I would like to study the condition number of a non-square normalized matrices as function of the original non row-normalized matrix.
Let $X \in \mathbb{R}^{a \times b}$ (for $a > b$). We obtain $\hat X$ by taking all the rows of $X$ and normalizing them such that the $\ell_2$ norms of each row is $1$. We can further assume that all the rows of $X$ are $1 \leq \|x_i| \leq \alpha$
Question
I believe (and I would like to prove) that: $$\kappa(\hat X) \leq \kappa(X).$$
For me, the condition number of a matrix $X$ is defined as the ratio between the biggest and the smallest singular value of $X$, i.e.:
$$ \kappa(X) = \frac{\sigma_1}{\sigma_k} $$
where $k$ is the rank of the matrix (which can be smaller than $b$)
I think a property of matrix norm might come handy: its submultiplicativity: $$ \|AB\| \leq \|A\|\|B\|$$ from which it possible to derive the property that $$ \kappa(AB) \leq \kappa(A)\kappa(B)$$ (this is true only in some casis, see referenced questions at the bottom)
We recall that the norm of a matrix can be defined from a ($\ell_p$ which in our case is $\ell_2$)
$$ \| A \| = \max_{x \neq 0, } \frac{\|Ax\|}{\|x\|} = \max_{\|x\|=1} \|Ax\| = \sigma_1$$
My attempt:
In general, it is easy to see that $\sigma_1(\hat X) < \sigma_1(X)$, while I cannot prove that $\sigma_{min}(\hat X) > \sigma_{min}(S)$ for the smallest singular values.
This is how I approached the proof: Let me recall you that the condition number, which usually for square matrices is defined as $\kappa(X) = \|X\| \|X^{-1}\|$ for the case of non-square matrices can be better defined as the ratio between the biggest and the smallest singular value. In other words: $\kappa(X)= \|X\|\|X^+\|$ (where $X^+$ is the Moore-Penrose pseudoinverse of $X$, i.e. the matrix obtained by taking the inverse $1/\sigma_i$ of the singular values of $\sigma_i$ of $X$ ).
We can think of $X$ as the product of $\hat X$ where I left multiply by $N_X \in \mathbb{R}^{n \times n}$ , a diagonal matrix where the entry in position $ii$ is just $\|x_i\|$, i.e. the norm of row $i$. $$ X = N_X \hat X.$$
I thought that I can express the condition number as product of the norm. Unfortunately, this direction seems to lead me astray, as the inequality is in the wrong direction.
So: $\kappa(X) = \|N_X\hat X\| \|(N_X \hat X)^{+}\|=\|N_X\hat X\| \|\hat X^{+}N_X^{+} \| \leq \|N_X\| \|\hat X\| \|\hat X^{+}\|\|N_X^{+} \| $
and also $\kappa(\hat X) = \|\hat X\| \|\hat X^{-1}\|$.
Also note that $\kappa(N_X) = \kappa(N_X^{-1}) \leq \alpha$, because of our assumption on the value of the norms of the rows of $X$.
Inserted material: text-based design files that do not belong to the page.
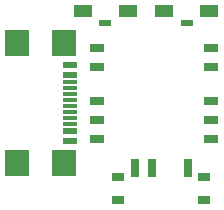
<source format=gbr>
%TF.GenerationSoftware,KiCad,Pcbnew,8.0.0*%
%TF.CreationDate,2024-03-15T11:34:24+01:00*%
%TF.ProjectId,projet s6,70726f6a-6574-4207-9336-2e6b69636164,rev?*%
%TF.SameCoordinates,Original*%
%TF.FileFunction,Paste,Bot*%
%TF.FilePolarity,Positive*%
%FSLAX46Y46*%
G04 Gerber Fmt 4.6, Leading zero omitted, Abs format (unit mm)*
G04 Created by KiCad (PCBNEW 8.0.0) date 2024-03-15 11:34:24*
%MOMM*%
%LPD*%
G01*
G04 APERTURE LIST*
%ADD10R,1.100000X0.500000*%
%ADD11R,1.650000X1.050000*%
%ADD12R,1.200000X0.800000*%
%ADD13R,0.700000X1.600000*%
%ADD14R,0.700000X1.500000*%
%ADD15R,1.000000X0.800000*%
%ADD16R,1.150000X0.600000*%
%ADD17R,1.150000X0.300000*%
%ADD18R,2.000000X2.180000*%
G04 APERTURE END LIST*
D10*
%TO.C,SW1*%
X189260000Y-68360000D03*
D11*
X187335000Y-67385000D03*
X191185000Y-67385000D03*
%TD*%
D12*
%TO.C,PA1010D1*%
X191340000Y-70500000D03*
X191340000Y-72100000D03*
X191340000Y-75000000D03*
X191340000Y-76600000D03*
X191340000Y-78200000D03*
X181640000Y-78200000D03*
X181640000Y-76600000D03*
X181640000Y-75000000D03*
X181640000Y-72100000D03*
X181640000Y-70500000D03*
%TD*%
D13*
%TO.C,SW6*%
X184865000Y-80667500D03*
D14*
X186365000Y-80667500D03*
X189365000Y-80667500D03*
D15*
X190765000Y-83382500D03*
X190765000Y-81452500D03*
X183465000Y-83382500D03*
X183465000Y-81452500D03*
%TD*%
D10*
%TO.C,SW2*%
X182375000Y-68365000D03*
D11*
X180450000Y-67390000D03*
X184300000Y-67390000D03*
%TD*%
D16*
%TO.C,J1*%
X179420000Y-78355000D03*
X179420000Y-71955000D03*
X179420000Y-77555000D03*
X179420000Y-72755000D03*
D17*
X179420000Y-76405000D03*
X179420000Y-75405000D03*
X179420000Y-74905000D03*
X179420000Y-73905000D03*
X179420000Y-73405000D03*
X179420000Y-74405000D03*
X179420000Y-75905000D03*
X179420000Y-76905000D03*
D18*
X174915000Y-80265000D03*
X178845000Y-80265000D03*
X174915000Y-70045000D03*
X178845000Y-70045000D03*
%TD*%
M02*

</source>
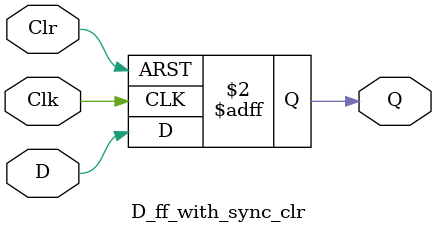
<source format=v>
module D_ff_with_sync_clr (Clk, D, Q, Clr);
  input Clk, D, Clr;
  output reg Q;
  always @ ( posedge Clk or posedge Clr)
	 if (Clr)
	 begin
		Q <= 1'b0;
	 end else
	 begin
		Q <= D;
	 end
endmodule
</source>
This is equivalent of asking if these two conditions are satisfied:
- $\|\hat X\| \|\hat X^{+}\| \leq \|N_X\hat X\| \|(N_X \hat X)^{+}\| $
- $\| \hat X^+ \| \leq \|(N\hat X)^+ \| $
It is simple to observe that: $\|\hat X\| \leq \|N\hat X\|$. This is because, by using the definition of norm of a matrix, $$\forall y \text{ s.t. } \|y\|=1 \text{ we have that } \|\hat Xy\| \leq \|N \hat Xy\|$$ because each element on the diagonal is bigger than 1. We need to see if $\|\hat X^{+}\| \leq \|(N\hat X)^+\| = \|(\hat X^{+}N^{+})\|$
I am looking here for some monotonicty properties of matrix norms, or property that can be derived from the inverse of a matrix. Am I going in the right direction? Thanks.
Reply to comment
What if we start from $N^{-1}_XX = \hat X$? Then, I would obtain $\kappa(\hat X) = \kappa(N^{-1}_X X) \leq \kappa(N^{-1}_X)\kappa(X) \leq \alpha \kappa(X) $ This does not seems helpful, because we get to the point where $$\kappa(\hat X) \leq \alpha \kappa(X)$$ and, from the previous observation, $$ \kappa(X) \leq \alpha \kappa(\hat X) $$
Experiments
I checked that this property is satisfied in two cases:
if we have a diagonal matrix $X$ with some random scalar in it, then the normalized version is just the identity matrix, whose condition number is 1.
for random matrices (random in sense of numpy.random.rand() ) it holds true that $\kappa(\hat X) \leq \kappa(X)$
Related questions
There are numerous questions around the condition number of product of matrices:
- Condition number of a product of two matrices
- Counter example or proof that $\kappa(AB) \leq \kappa(A)\kappa(B) $
In the last question they show a counterexample for $\kappa(AB)\leq\kappa(A)\kappa(B) $ which apparently does not hold for non-square matrices.